Your assignment
Start to finish, repeat the records exactly.

Stored items:
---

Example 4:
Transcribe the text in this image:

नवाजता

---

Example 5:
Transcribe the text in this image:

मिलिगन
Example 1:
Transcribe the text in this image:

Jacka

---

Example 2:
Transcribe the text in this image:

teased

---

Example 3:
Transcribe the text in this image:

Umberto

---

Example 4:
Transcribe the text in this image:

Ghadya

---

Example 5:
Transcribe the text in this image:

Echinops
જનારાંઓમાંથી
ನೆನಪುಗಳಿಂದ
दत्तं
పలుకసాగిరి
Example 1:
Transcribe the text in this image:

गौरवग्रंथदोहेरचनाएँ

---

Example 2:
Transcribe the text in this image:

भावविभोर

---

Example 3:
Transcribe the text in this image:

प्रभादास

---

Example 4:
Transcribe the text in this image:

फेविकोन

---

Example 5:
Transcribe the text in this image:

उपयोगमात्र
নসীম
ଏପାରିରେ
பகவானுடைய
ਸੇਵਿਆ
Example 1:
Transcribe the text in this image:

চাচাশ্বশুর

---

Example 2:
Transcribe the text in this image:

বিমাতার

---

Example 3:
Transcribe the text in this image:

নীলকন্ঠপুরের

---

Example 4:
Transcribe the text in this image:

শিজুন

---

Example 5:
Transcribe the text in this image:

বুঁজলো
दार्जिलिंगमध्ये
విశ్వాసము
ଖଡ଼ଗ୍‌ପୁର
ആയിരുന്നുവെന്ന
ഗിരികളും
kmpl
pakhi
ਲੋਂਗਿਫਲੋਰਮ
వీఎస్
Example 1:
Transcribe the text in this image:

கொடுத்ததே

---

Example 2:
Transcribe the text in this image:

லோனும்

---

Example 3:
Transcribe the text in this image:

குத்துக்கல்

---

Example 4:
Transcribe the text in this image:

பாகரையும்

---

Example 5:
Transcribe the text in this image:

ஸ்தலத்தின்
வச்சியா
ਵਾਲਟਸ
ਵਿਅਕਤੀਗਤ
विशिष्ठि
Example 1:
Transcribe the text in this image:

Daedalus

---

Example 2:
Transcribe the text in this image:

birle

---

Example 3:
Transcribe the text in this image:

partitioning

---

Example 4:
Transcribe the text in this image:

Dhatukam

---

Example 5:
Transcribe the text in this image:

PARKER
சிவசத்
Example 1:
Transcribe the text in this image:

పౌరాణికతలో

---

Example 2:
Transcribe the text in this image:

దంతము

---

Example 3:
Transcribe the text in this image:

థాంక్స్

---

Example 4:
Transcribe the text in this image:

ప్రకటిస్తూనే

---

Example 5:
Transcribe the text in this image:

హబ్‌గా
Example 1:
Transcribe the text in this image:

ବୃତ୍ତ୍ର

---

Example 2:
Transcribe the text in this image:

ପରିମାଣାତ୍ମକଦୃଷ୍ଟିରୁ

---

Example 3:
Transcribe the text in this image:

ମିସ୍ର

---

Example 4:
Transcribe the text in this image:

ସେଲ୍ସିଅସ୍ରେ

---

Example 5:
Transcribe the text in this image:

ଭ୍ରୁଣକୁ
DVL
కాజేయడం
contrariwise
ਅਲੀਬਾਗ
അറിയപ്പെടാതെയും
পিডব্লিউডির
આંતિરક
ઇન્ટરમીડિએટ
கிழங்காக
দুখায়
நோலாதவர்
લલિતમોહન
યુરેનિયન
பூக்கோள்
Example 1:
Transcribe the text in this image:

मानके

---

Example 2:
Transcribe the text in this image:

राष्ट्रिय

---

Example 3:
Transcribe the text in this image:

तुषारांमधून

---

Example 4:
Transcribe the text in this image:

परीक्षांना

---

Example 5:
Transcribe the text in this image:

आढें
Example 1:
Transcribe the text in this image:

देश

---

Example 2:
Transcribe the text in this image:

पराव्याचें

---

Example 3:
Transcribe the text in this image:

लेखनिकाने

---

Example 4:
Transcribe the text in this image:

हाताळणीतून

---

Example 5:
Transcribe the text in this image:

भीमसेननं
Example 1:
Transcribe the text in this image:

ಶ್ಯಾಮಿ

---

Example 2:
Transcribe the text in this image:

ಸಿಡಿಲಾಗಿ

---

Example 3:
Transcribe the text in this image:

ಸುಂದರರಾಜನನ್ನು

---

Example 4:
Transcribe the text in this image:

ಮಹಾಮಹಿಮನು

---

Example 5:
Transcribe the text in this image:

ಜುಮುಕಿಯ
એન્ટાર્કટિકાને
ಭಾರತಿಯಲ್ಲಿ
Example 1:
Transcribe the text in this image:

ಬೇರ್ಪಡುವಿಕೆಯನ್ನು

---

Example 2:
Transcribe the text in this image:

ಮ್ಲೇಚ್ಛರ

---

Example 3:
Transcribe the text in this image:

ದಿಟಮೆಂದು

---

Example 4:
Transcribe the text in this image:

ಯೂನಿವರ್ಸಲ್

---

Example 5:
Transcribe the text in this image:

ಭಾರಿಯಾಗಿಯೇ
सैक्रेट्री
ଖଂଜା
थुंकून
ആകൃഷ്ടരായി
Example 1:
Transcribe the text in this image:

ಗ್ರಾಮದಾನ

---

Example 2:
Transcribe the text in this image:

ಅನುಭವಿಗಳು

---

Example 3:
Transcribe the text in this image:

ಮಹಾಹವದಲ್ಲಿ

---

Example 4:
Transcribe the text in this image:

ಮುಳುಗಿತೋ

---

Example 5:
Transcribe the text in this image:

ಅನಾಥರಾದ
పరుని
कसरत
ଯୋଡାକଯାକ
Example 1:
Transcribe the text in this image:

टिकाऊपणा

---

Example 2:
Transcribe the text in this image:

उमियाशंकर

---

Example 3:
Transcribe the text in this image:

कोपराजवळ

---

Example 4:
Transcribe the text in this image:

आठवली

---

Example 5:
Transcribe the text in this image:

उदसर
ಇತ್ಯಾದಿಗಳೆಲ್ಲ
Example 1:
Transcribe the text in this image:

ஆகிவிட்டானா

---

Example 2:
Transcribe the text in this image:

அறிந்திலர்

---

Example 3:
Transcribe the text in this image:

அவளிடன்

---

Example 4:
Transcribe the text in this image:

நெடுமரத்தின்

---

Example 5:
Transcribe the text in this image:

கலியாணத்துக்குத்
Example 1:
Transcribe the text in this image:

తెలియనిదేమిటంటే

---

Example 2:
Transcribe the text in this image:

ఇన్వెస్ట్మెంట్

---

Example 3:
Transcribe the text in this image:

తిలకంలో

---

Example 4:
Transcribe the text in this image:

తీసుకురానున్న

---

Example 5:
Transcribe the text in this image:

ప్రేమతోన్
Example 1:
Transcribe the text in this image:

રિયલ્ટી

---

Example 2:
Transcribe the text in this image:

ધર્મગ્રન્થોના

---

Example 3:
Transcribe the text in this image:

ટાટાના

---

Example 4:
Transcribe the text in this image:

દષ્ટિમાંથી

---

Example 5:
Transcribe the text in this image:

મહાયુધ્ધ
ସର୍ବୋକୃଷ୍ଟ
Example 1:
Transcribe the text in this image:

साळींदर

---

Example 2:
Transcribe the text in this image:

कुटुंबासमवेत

Written solution
---

Example 4:
Transcribe the text in this image:

नवाजता

---

Example 5:
Transcribe the text in this image:

मिलिगन
Example 1:
Transcribe the text in this image:

Jacka

---

Example 2:
Transcribe the text in this image:

teased

---

Example 3:
Transcribe the text in this image:

Umberto

---

Example 4:
Transcribe the text in this image:

Ghadya

---

Example 5:
Transcribe the text in this image:

Echinops
જનારાંઓમાંથી
ನೆನಪುಗಳಿಂದ
दत्तं
పలుకసాగిరి
Example 1:
Transcribe the text in this image:

गौरवग्रंथदोहेरचनाएँ

---

Example 2:
Transcribe the text in this image:

भावविभोर

---

Example 3:
Transcribe the text in this image:

प्रभादास

---

Example 4:
Transcribe the text in this image:

फेविकोन

---

Example 5:
Transcribe the text in this image:

उपयोगमात्र
নসীম
ଏପାରିରେ
பகவானுடைய
ਸੇਵਿਆ
Example 1:
Transcribe the text in this image:

চাচাশ্বশুর

---

Example 2:
Transcribe the text in this image:

বিমাতার

---

Example 3:
Transcribe the text in this image:

নীলকন্ঠপুরের

---

Example 4:
Transcribe the text in this image:

শিজুন

---

Example 5:
Transcribe the text in this image:

বুঁজলো
दार्जिलिंगमध्ये
విశ్వాసము
ଖଡ଼ଗ୍‌ପୁର
ആയിരുന്നുവെന്ന
ഗിരികളും
kmpl
pakhi
ਲੋਂਗਿਫਲੋਰਮ
వీఎస్
Example 1:
Transcribe the text in this image:

கொடுத்ததே

---

Example 2:
Transcribe the text in this image:

லோனும்

---

Example 3:
Transcribe the text in this image:

குத்துக்கல்

---

Example 4:
Transcribe the text in this image:

பாகரையும்

---

Example 5:
Transcribe the text in this image:

ஸ்தலத்தின்
வச்சியா
ਵਾਲਟਸ
ਵਿਅਕਤੀਗਤ
विशिष्ठि
Example 1:
Transcribe the text in this image:

Daedalus

---

Example 2:
Transcribe the text in this image:

birle

---

Example 3:
Transcribe the text in this image:

partitioning

---

Example 4:
Transcribe the text in this image:

Dhatukam

---

Example 5:
Transcribe the text in this image:

PARKER
சிவசத்
Example 1:
Transcribe the text in this image:

పౌరాణికతలో

---

Example 2:
Transcribe the text in this image:

దంతము

---

Example 3:
Transcribe the text in this image:

థాంక్స్

---

Example 4:
Transcribe the text in this image:

ప్రకటిస్తూనే

---

Example 5:
Transcribe the text in this image:

హబ్‌గా
Example 1:
Transcribe the text in this image:

ବୃତ୍ତ୍ର

---

Example 2:
Transcribe the text in this image:

ପରିମାଣାତ୍ମକଦୃଷ୍ଟିରୁ

---

Example 3:
Transcribe the text in this image:

ମିସ୍ର

---

Example 4:
Transcribe the text in this image:

ସେଲ୍ସିଅସ୍ରେ

---

Example 5:
Transcribe the text in this image:

ଭ୍ରୁଣକୁ
DVL
కాజేయడం
contrariwise
ਅਲੀਬਾਗ
അറിയപ്പെടാതെയും
পিডব্লিউডির
આંતિરક
ઇન્ટરમીડિએટ
கிழங்காக
দুখায়
நோலாதவர்
લલિતમોહન
યુરેનિયન
பூக்கோள்
Example 1:
Transcribe the text in this image:

मानके

---

Example 2:
Transcribe the text in this image:

राष्ट्रिय

---

Example 3:
Transcribe the text in this image:

तुषारांमधून

---

Example 4:
Transcribe the text in this image:

परीक्षांना

---

Example 5:
Transcribe the text in this image:

आढें
Example 1:
Transcribe the text in this image:

देश

---

Example 2:
Transcribe the text in this image:

पराव्याचें

---

Example 3:
Transcribe the text in this image:

लेखनिकाने

---

Example 4:
Transcribe the text in this image:

हाताळणीतून

---

Example 5:
Transcribe the text in this image:

भीमसेननं
Example 1:
Transcribe the text in this image:

ಶ್ಯಾಮಿ

---

Example 2:
Transcribe the text in this image:

ಸಿಡಿಲಾಗಿ

---

Example 3:
Transcribe the text in this image:

ಸುಂದರರಾಜನನ್ನು

---

Example 4:
Transcribe the text in this image:

ಮಹಾಮಹಿಮನು

---

Example 5:
Transcribe the text in this image:

ಜುಮುಕಿಯ
એન્ટાર્કટિકાને
ಭಾರತಿಯಲ್ಲಿ
Example 1:
Transcribe the text in this image:

ಬೇರ್ಪಡುವಿಕೆಯನ್ನು

---

Example 2:
Transcribe the text in this image:

ಮ್ಲೇಚ್ಛರ

---

Example 3:
Transcribe the text in this image:

ದಿಟಮೆಂದು

---

Example 4:
Transcribe the text in this image:

ಯೂನಿವರ್ಸಲ್

---

Example 5:
Transcribe the text in this image:

ಭಾರಿಯಾಗಿಯೇ
सैक्रेट्री
ଖଂଜା
थुंकून
ആകൃഷ്ടരായി
Example 1:
Transcribe the text in this image:

ಗ್ರಾಮದಾನ

---

Example 2:
Transcribe the text in this image:

ಅನುಭವಿಗಳು

---

Example 3:
Transcribe the text in this image:

ಮಹಾಹವದಲ್ಲಿ

---

Example 4:
Transcribe the text in this image:

ಮುಳುಗಿತೋ

---

Example 5:
Transcribe the text in this image:

ಅನಾಥರಾದ
పరుని
कसरत
ଯୋଡାକଯାକ
Example 1:
Transcribe the text in this image:

टिकाऊपणा

---

Example 2:
Transcribe the text in this image:

उमियाशंकर

---

Example 3:
Transcribe the text in this image:

कोपराजवळ

---

Example 4:
Transcribe the text in this image:

आठवली

---

Example 5:
Transcribe the text in this image:

उदसर
ಇತ್ಯಾದಿಗಳೆಲ್ಲ
Example 1:
Transcribe the text in this image:

ஆகிவிட்டானா

---

Example 2:
Transcribe the text in this image:

அறிந்திலர்

---

Example 3:
Transcribe the text in this image:

அவளிடன்

---

Example 4:
Transcribe the text in this image:

நெடுமரத்தின்

---

Example 5:
Transcribe the text in this image:

கலியாணத்துக்குத்
Example 1:
Transcribe the text in this image:

తెలియనిదేమిటంటే

---

Example 2:
Transcribe the text in this image:

ఇన్వెస్ట్మెంట్

---

Example 3:
Transcribe the text in this image:

తిలకంలో

---

Example 4:
Transcribe the text in this image:

తీసుకురానున్న

---

Example 5:
Transcribe the text in this image:

ప్రేమతోన్
Example 1:
Transcribe the text in this image:

રિયલ્ટી

---

Example 2:
Transcribe the text in this image:

ધર્મગ્રન્થોના

---

Example 3:
Transcribe the text in this image:

ટાટાના

---

Example 4:
Transcribe the text in this image:

દષ્ટિમાંથી

---

Example 5:
Transcribe the text in this image:

મહાયુધ્ધ
ସର୍ବୋକୃଷ୍ଟ
Example 1:
Transcribe the text in this image:

साळींदर

---

Example 2:
Transcribe the text in this image:

कुटुंबासमवेत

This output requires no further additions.